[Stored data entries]
-----

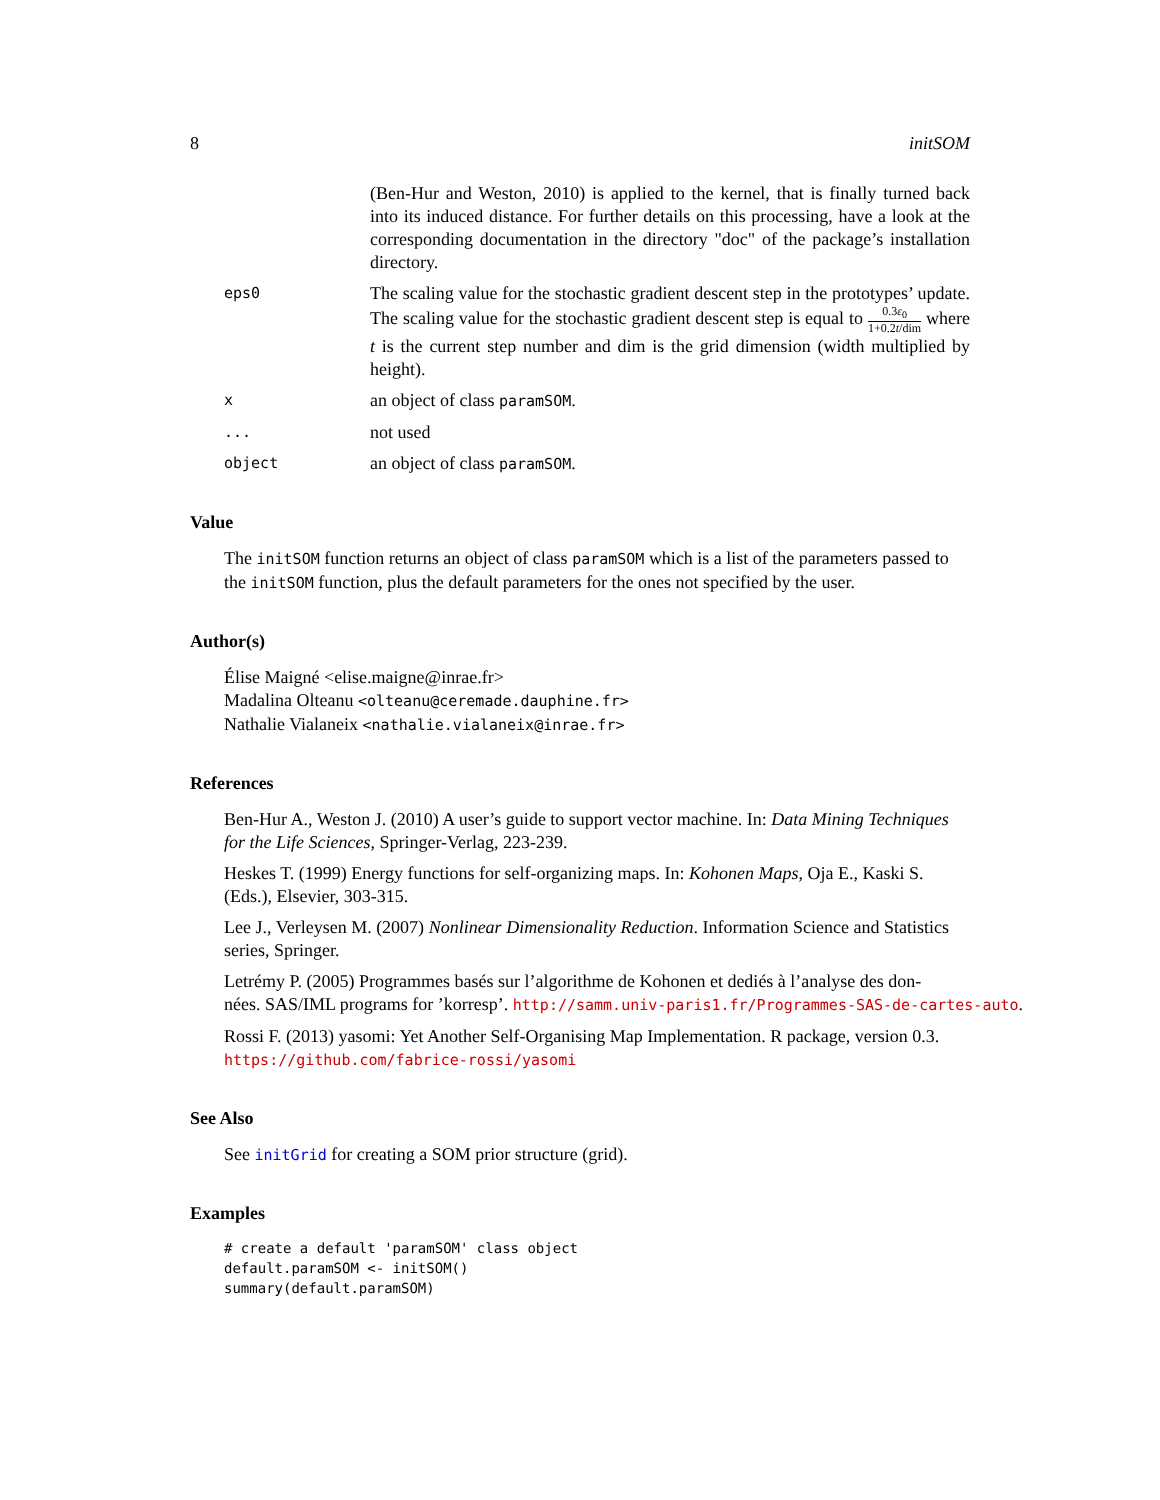8 initSOM
(Ben-Hur and Weston, 2010) is applied to the kernel, that is finally turned back into its induced distance. For further details on this processing, have a look at the corresponding documentation in the directory "doc" of the package’s installation directory.
eps0
The scaling value for the stochastic gradient descent step in the prototypes’ update. The scaling value for the stochastic gradient descent step is equal to 0.3ε<sub>0</sub> 1+0.2t/dim where t is the current step number and dim is the grid dimension (width multiplied by height).
x
an object of class paramSOM.
...
not used
object
an object of class paramSOM.
Value
The initSOM function returns an object of class paramSOM which is a list of the parameters passed to the initSOM function, plus the default parameters for the ones not specified by the user.
Author(s)
Élise Maigné <elise.maigne@inrae.fr>
Madalina Olteanu <olteanu@ceremade.dauphine.fr>
Nathalie Vialaneix <nathalie.vialaneix@inrae.fr>
References
Ben-Hur A., Weston J. (2010) A user’s guide to support vector machine. In: Data Mining Techniques for the Life Sciences, Springer-Verlag, 223-239.
Heskes T. (1999) Energy functions for self-organizing maps. In: Kohonen Maps, Oja E., Kaski S. (Eds.), Elsevier, 303-315.
Lee J., Verleysen M. (2007) Nonlinear Dimensionality Reduction. Information Science and Statistics series, Springer.
Letrémy P. (2005) Programmes basés sur l’algorithme de Kohonen et dediés à l’analyse des don-
nées. SAS/IML programs for ’korresp’. http://samm.univ-paris1.fr/Programmes-SAS-de-cartes-auto.
Rossi F. (2013) yasomi: Yet Another Self-Organising Map Implementation. R package, version 0.3. https://github.com/fabrice-rossi/yasomi
See Also
See initGrid for creating a SOM prior structure (grid).
Examples
# create a default 'paramSOM' class object
default.paramSOM <- initSOM()
summary(default.paramSOM)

-----

**ABOUT THIS TASK:** Report each line in the preceding entries that holds the string "inrae".

**ANSWER TO THE EXERCISE:**
Élise Maigné <elise.maigne@inrae.fr>
Nathalie Vialaneix <nathalie.vialaneix@inrae.fr>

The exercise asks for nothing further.